_WHAT THE TASK ASKS_:
Return each line of the data below that contains the string "Beaver".

====== TASK INPUTS

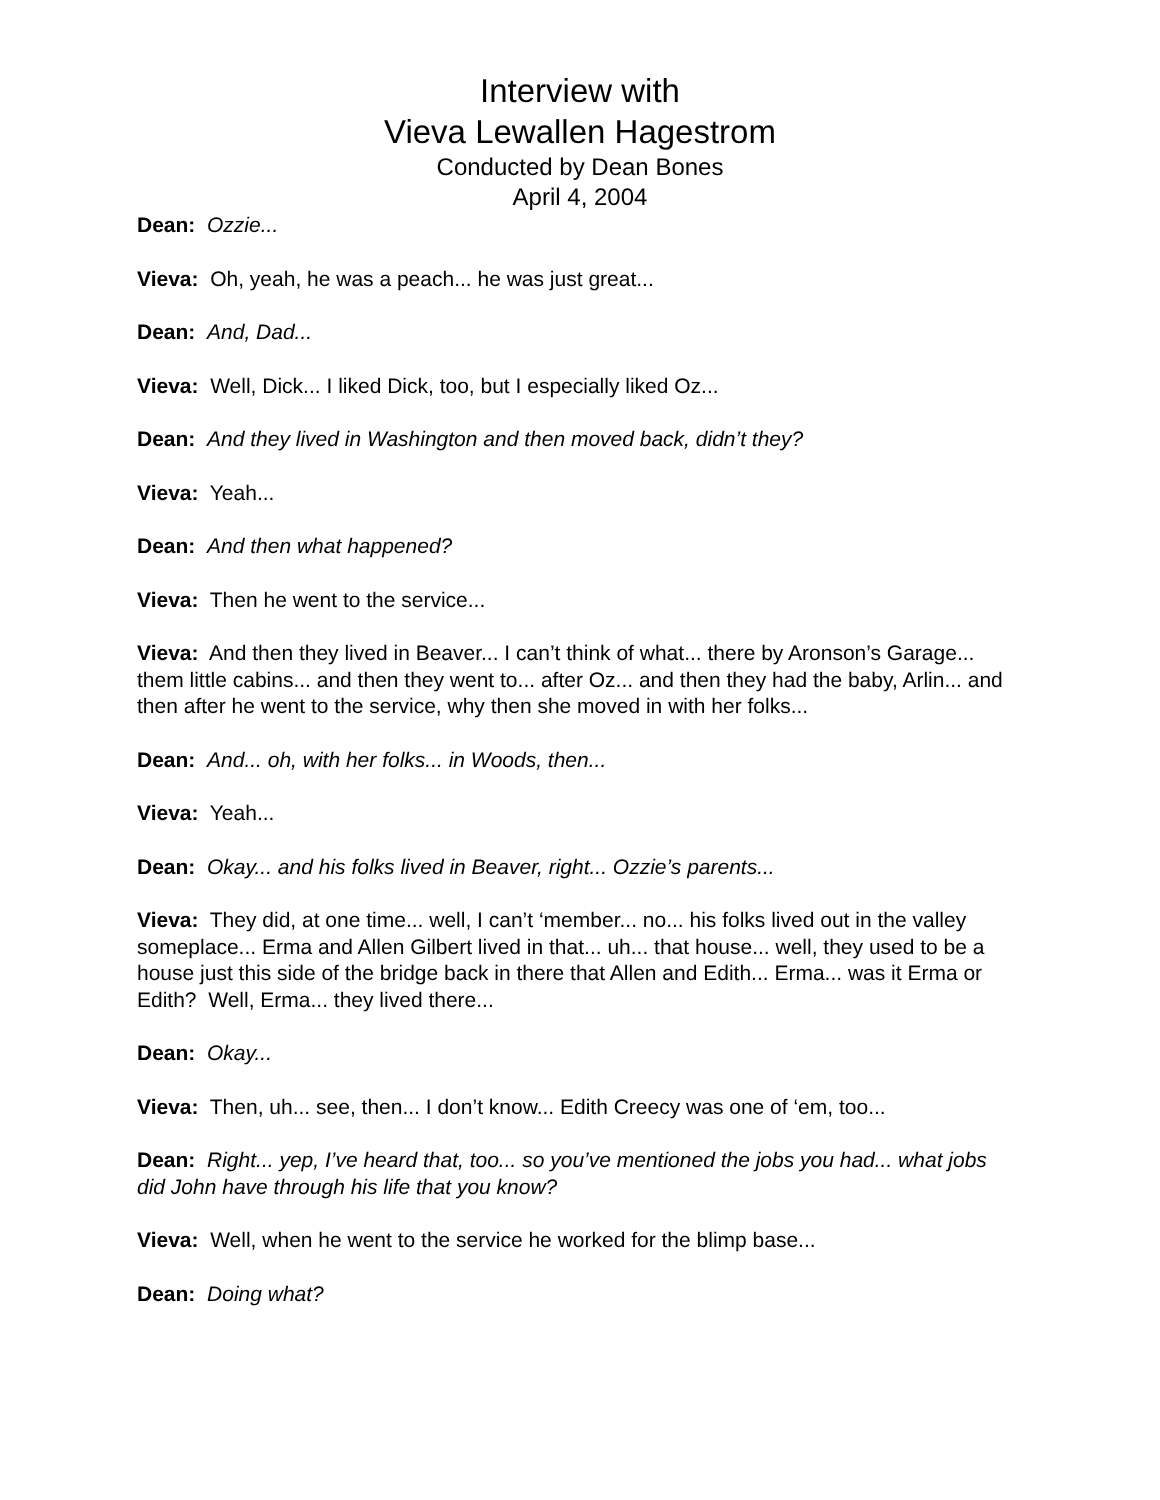Interview with
Vieva Lewallen Hagestrom
Conducted by Dean Bones
April 4, 2004
Dean: Ozzie...
Vieva: Oh, yeah, he was a peach... he was just great...
Dean: And, Dad...
Vieva: Well, Dick... I liked Dick, too, but I especially liked Oz...
Dean: And they lived in Washington and then moved back, didn’t they?
Vieva: Yeah...
Dean: And then what happened?
Vieva: Then he went to the service...
Vieva: And then they lived in Beaver... I can’t think of what... there by Aronson’s Garage... them little cabins... and then they went to... after Oz... and then they had the baby, Arlin... and then after he went to the service, why then she moved in with her folks...
Dean: And... oh, with her folks... in Woods, then...
Vieva: Yeah...
Dean: Okay... and his folks lived in Beaver, right... Ozzie’s parents...
Vieva: They did, at one time... well, I can’t ‘member... no... his folks lived out in the valley someplace... Erma and Allen Gilbert lived in that... uh... that house... well, they used to be a house just this side of the bridge back in there that Allen and Edith... Erma... was it Erma or Edith? Well, Erma... they lived there...
Dean: Okay...
Vieva: Then, uh... see, then... I don’t know... Edith Creecy was one of ‘em, too...
Dean: Right... yep, I’ve heard that, too... so you’ve mentioned the jobs you had... what jobs did John have through his life that you know?
Vieva: Well, when he went to the service he worked for the blimp base...
Dean: Doing what?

============

_OUTPUT_:
Vieva: And then they lived in Beaver... I can’t think of what... there by Aronson’s Garage... them little cabins... and then they went to... after Oz... and then they had the baby, Arlin... and then after he went to the service, why then she moved in with her folks...
Dean: Okay... and his folks lived in Beaver, right... Ozzie’s parents...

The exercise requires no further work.